I do not think it necessary to shield the Gospel from strong ideas. Nor should it be needful for Christians to scorn scholarship, no matter how radical or revolutionary it may be. I no longer remember author or source but I never have forgotten the old prayer, "O God, I offer Thee my heart, In many a mystic mood by beauty led. But now impart that sterner grace To offer Thee my head." We do God no honor when we hide from honest thinking and elude the truth.
I do not share the convictions allegedly expressed by the moderator. He, of course, is free to think as he wishes and, for that matter, so am I. I believe this generation's greatest need is for the personal salvation wondrously and graciously offered by God in Christ crucified, risen and coming again.
Where the moderator has gone astray, it seems to me, is in his apparent failure to grasp the meaning and the use of faith and of reason. He makes the mistake, which has betrayed many theologians and philosophers, of confusing faith and reason. They are not mutually exclusive.
The individual who espouses reason and rejects the exercise of faith runs the risk of confusing the actual with the ideal. What is actual and demonstrable becomes the goal of life and the ideal loses its vitality because, at best, it can be only a dream.
It requires faith to define and pursue that which is ideal. Faith alone is the gateway to the visions and hypotheses, the suggestions and the theories without which progress becomes impossible and reason becomes fruitless.

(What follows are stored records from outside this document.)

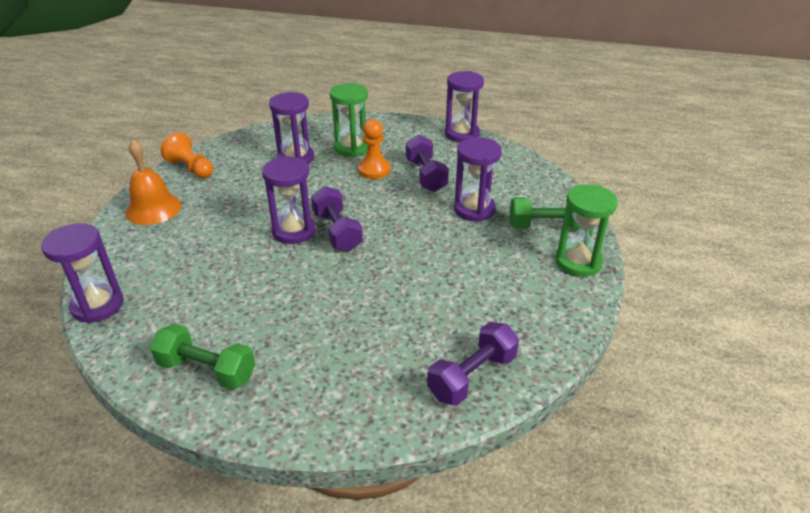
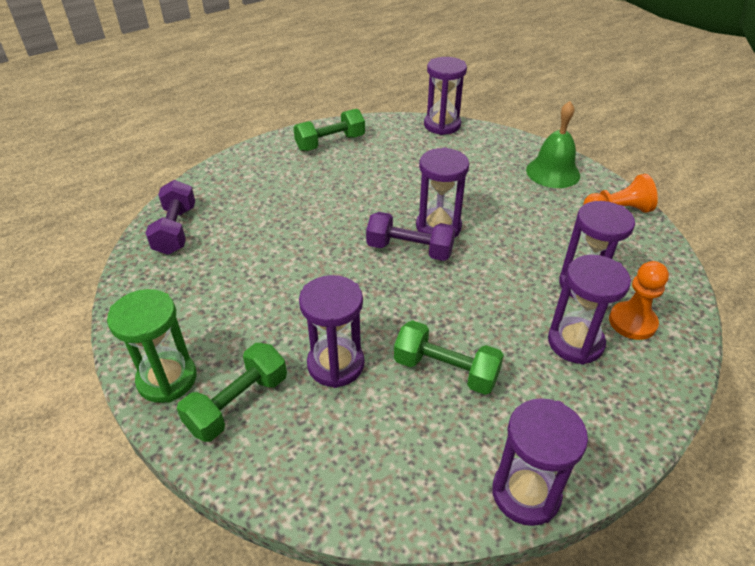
camera: 130 degrees right, 5 degrees up
(153, 209) = (553, 172): orange bell -> green bell
(352, 148) = (575, 342): green hourglass -> purple hourglass
(374, 170) = (500, 332): orange pawn -> orange pawn (632, 322)
(426, 175) = (445, 370): purple dumbbell -> green dumbbell

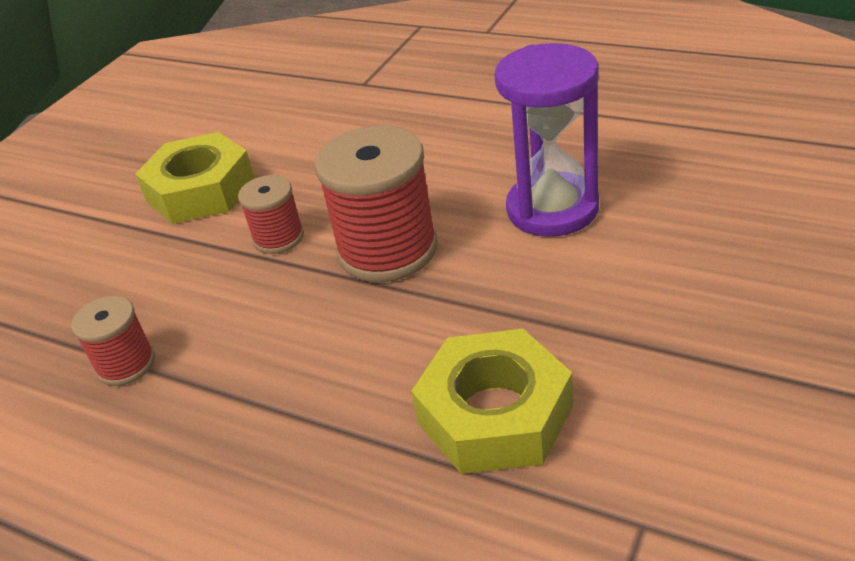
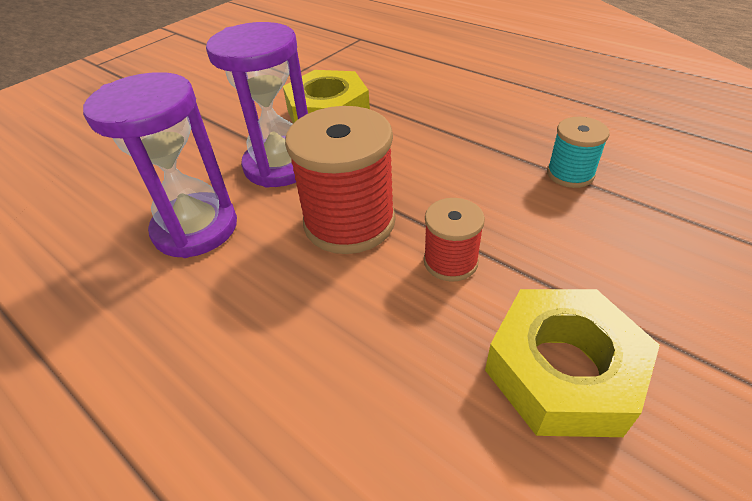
camera: 170 degrees left, 5 degrees up
(126, 364) = (570, 174): red spool -> turquoise spool
(511, 299) = (280, 165): none -> purple hourglass

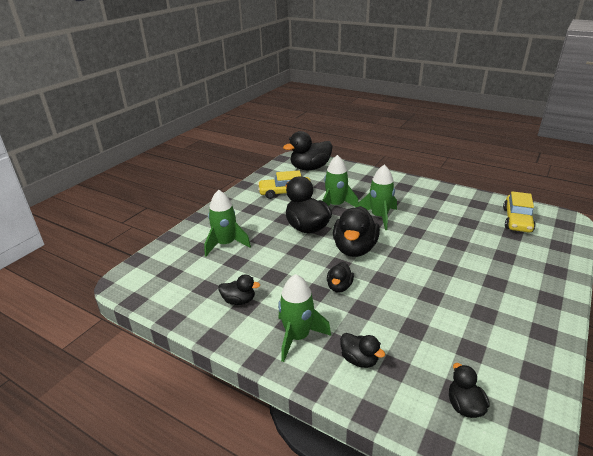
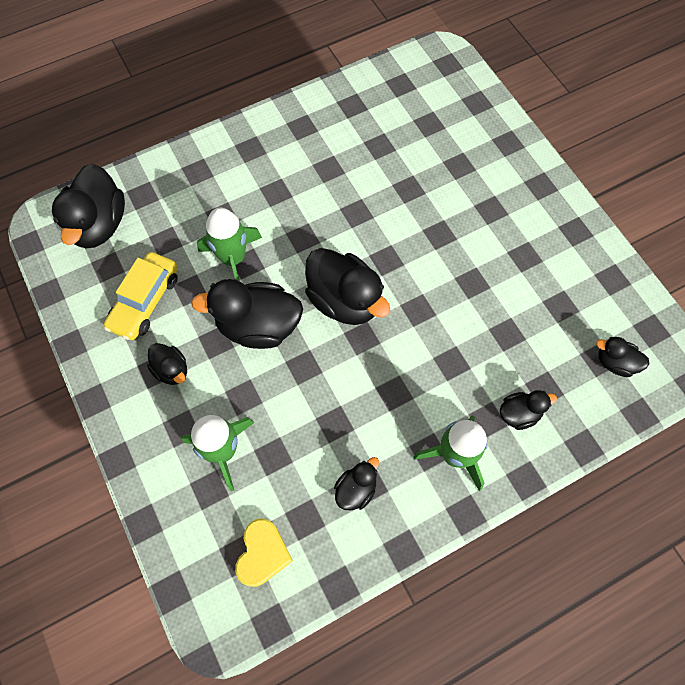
camera: 60 degrees left, 35 degrees up
(175, 281) = (263, 554): none -> yellow heart
(339, 287) = (402, 363): black duck -> black duck (171, 370)
(379, 217) = (299, 227): green rocket -> none
(517, 220) = (410, 97): yellow car -> none

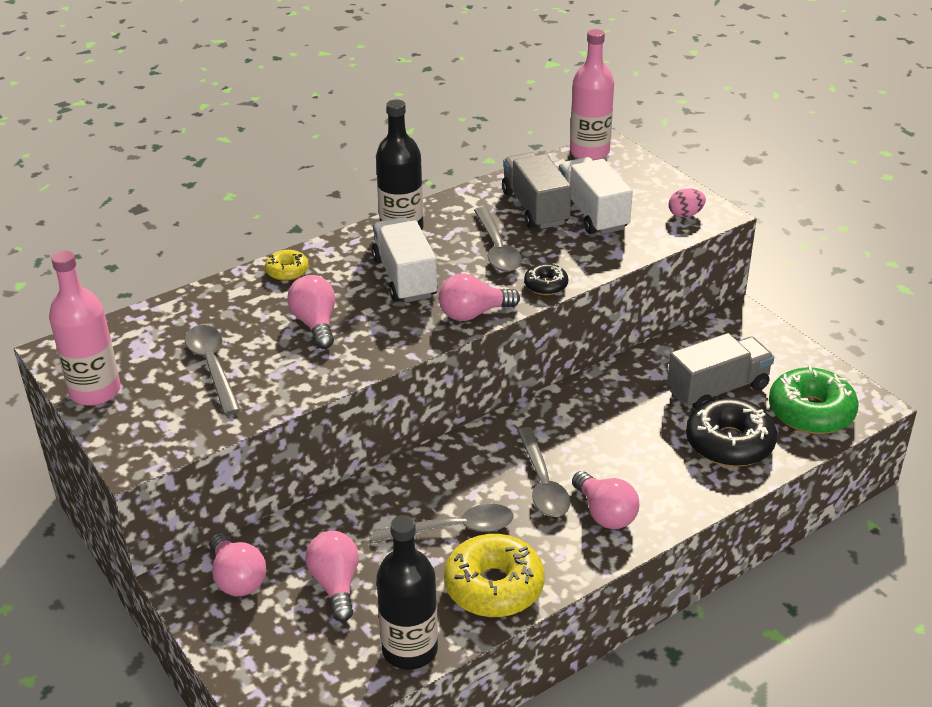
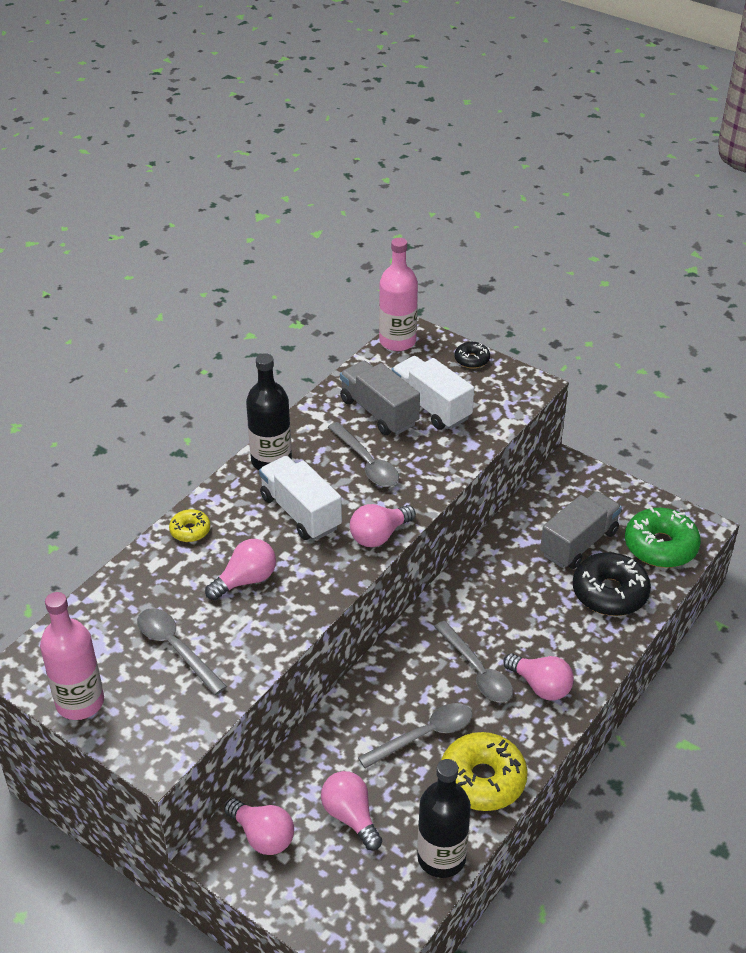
camera: 20 degrees left, 5 degrees up
(315, 324) = (246, 580): pink light bulb -> pink light bulb turned 90 degrees clockwise
(546, 285) = (427, 491): black donut -> black donut (472, 360)
(685, 215) = (509, 391): pink egg -> none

It seems to me that Mr. Phipps' appeal is to the reason that precludes faith. That is a wrong way to journey in a quest for true religion. A sad consequence is that some people and congregations will choose an opposing position which will be faulted by the same logic.
An inevitable outcome of an appeal to reason as a condition of faith is that it encourages a religion of good works. The so-called Social Gospel becomes a substitute for the mystical element which belongs where there is right religion. True religion, of course, must embrace good works but it also must provide personal salvation, forgiveness and eternal life.
One of my professors in seminary days was Dr. Nels Ferre, a man whose name seems always to draw the ire of conservative-minded religionists. That is something of an irony because he himself was positively conservative in his theological orientation. He was wont to say, "Theologians who are men of faith ... will dare to see the actual world for what it is and yet also the existential claims on it of what eternally is and actually ought to be."
Faith and reason belong together. Again, the words are those of Nels Ferre, "Without faith reason fails in courage and social concern, while without reason faith fails in vision and application."
So I am distressed by what Mr. Phipps has said because I fear many will construe his remarks wrongly and, as a result, the whole church of Jesus Christ will suffer, no part more so than his own denomination.
Faith and reason - both are gifts of the grace of God.
"God so loved the world, that he gave his only begotten Son, that whosoever believeth in him should not perish, but have everlasting life."
Reason is troubled by that verse; faith is challenged. Separated, they stumble. Together, they point to the rightness of religion in which alone is hope for our sin-sick and troubled world.
- M. Allen Gibson is a Baptist church minister who lives in Chester.